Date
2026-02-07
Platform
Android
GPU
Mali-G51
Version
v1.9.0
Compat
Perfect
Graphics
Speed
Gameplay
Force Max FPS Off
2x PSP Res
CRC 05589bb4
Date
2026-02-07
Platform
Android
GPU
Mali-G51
####
WHAT NEEDS TO BE DONE: All of the entries must be quoted exactly; please include each one.

PROBLEM SOLUTION:
Date
2026-02-07
Platform
Android
GPU
Mali-G51
Version
v1.9.0
Compat
Perfect
Graphics
Speed
Gameplay
Force Max FPS Off
2x PSP Res
CRC 05589bb4
Date
2026-02-07
Platform
Android
GPU
Mali-G51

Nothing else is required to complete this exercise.